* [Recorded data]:
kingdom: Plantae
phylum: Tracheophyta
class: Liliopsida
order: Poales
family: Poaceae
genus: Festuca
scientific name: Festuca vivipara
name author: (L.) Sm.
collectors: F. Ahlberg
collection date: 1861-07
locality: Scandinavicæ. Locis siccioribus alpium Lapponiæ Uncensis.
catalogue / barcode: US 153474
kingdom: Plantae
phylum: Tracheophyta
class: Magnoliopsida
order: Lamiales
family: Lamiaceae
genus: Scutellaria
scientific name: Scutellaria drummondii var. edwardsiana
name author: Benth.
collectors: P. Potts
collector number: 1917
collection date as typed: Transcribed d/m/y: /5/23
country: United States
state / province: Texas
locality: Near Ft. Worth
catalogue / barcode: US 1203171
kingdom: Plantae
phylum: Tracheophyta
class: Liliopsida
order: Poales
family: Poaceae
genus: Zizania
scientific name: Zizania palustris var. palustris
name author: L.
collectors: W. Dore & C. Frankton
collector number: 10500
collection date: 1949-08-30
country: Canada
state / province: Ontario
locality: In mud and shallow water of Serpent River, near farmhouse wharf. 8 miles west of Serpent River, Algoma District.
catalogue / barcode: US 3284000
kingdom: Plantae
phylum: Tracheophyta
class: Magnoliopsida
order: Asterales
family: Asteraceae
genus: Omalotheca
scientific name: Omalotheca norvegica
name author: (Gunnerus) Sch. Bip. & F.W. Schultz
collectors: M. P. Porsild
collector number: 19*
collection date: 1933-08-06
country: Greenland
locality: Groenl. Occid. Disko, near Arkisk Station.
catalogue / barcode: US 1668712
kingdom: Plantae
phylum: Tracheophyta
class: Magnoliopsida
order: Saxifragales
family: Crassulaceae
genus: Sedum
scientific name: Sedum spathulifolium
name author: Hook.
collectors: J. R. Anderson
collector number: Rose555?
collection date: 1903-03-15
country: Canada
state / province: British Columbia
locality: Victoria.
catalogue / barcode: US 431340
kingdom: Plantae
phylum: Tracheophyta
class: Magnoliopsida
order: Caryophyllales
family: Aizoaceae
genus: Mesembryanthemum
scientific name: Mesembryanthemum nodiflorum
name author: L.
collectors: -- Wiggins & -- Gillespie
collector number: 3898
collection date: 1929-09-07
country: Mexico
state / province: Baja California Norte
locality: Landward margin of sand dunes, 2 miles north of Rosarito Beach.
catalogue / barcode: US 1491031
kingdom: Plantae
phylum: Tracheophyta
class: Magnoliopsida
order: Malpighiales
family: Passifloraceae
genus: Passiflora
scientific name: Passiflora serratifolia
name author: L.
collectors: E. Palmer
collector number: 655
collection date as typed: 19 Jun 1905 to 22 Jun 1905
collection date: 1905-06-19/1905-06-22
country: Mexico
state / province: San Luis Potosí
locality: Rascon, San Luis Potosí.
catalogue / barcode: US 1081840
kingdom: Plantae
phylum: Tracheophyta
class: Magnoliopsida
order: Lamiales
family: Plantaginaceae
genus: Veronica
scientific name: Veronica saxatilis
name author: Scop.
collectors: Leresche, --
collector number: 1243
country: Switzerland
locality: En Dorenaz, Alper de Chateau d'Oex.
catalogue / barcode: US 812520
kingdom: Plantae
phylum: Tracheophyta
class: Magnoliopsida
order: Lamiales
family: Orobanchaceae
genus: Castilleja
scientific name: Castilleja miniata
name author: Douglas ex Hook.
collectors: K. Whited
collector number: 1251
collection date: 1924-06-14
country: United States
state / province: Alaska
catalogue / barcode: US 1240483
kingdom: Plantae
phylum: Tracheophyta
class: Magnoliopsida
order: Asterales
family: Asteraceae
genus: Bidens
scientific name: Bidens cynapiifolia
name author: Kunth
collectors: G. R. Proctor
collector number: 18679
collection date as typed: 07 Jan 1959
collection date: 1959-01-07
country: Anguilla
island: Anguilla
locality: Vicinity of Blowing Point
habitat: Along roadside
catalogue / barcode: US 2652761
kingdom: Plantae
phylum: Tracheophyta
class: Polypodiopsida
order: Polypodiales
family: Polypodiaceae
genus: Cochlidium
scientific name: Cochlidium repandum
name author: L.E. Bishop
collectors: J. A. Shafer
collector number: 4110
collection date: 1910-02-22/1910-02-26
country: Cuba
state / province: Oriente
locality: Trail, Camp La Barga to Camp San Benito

* [Problem to solve]: Render the stretch from the first line of the recorded data above through the line containing "catalogue / barcode: US 3284000" as a numbered list, leaving out any blank lines.

* [Task output]:
1. kingdom: Plantae
2. phylum: Tracheophyta
3. class: Liliopsida
4. order: Poales
5. family: Poaceae
6. genus: Festuca
7. scientific name: Festuca vivipara
8. name author: (L.) Sm.
9. collectors: F. Ahlberg
10. collection date: 1861-07
11. locality: Scandinavicæ. Locis siccioribus alpium Lapponiæ Uncensis.
12. catalogue / barcode: US 153474
13. kingdom: Plantae
14. phylum: Tracheophyta
15. class: Magnoliopsida
16. order: Lamiales
17. family: Lamiaceae
18. genus: Scutellaria
19. scientific name: Scutellaria drummondii var. edwardsiana
20. name author: Benth.
21. collectors: P. Potts
22. collector number: 1917
23. collection date as typed: Transcribed d/m/y: /5/23
24. country: United States
25. state / province: Texas
26. locality: Near Ft. Worth
27. catalogue / barcode: US 1203171
28. kingdom: Plantae
29. phylum: Tracheophyta
30. class: Liliopsida
31. order: Poales
32. family: Poaceae
33. genus: Zizania
34. scientific name: Zizania palustris var. palustris
35. name author: L.
36. collectors: W. Dore & C. Frankton
37. collector number: 10500
38. collection date: 1949-08-30
39. country: Canada
40. state / province: Ontario
41. locality: In mud and shallow water of Serpent River, near farmhouse wharf. 8 miles west of Serpent River, Algoma District.
42. catalogue / barcode: US 3284000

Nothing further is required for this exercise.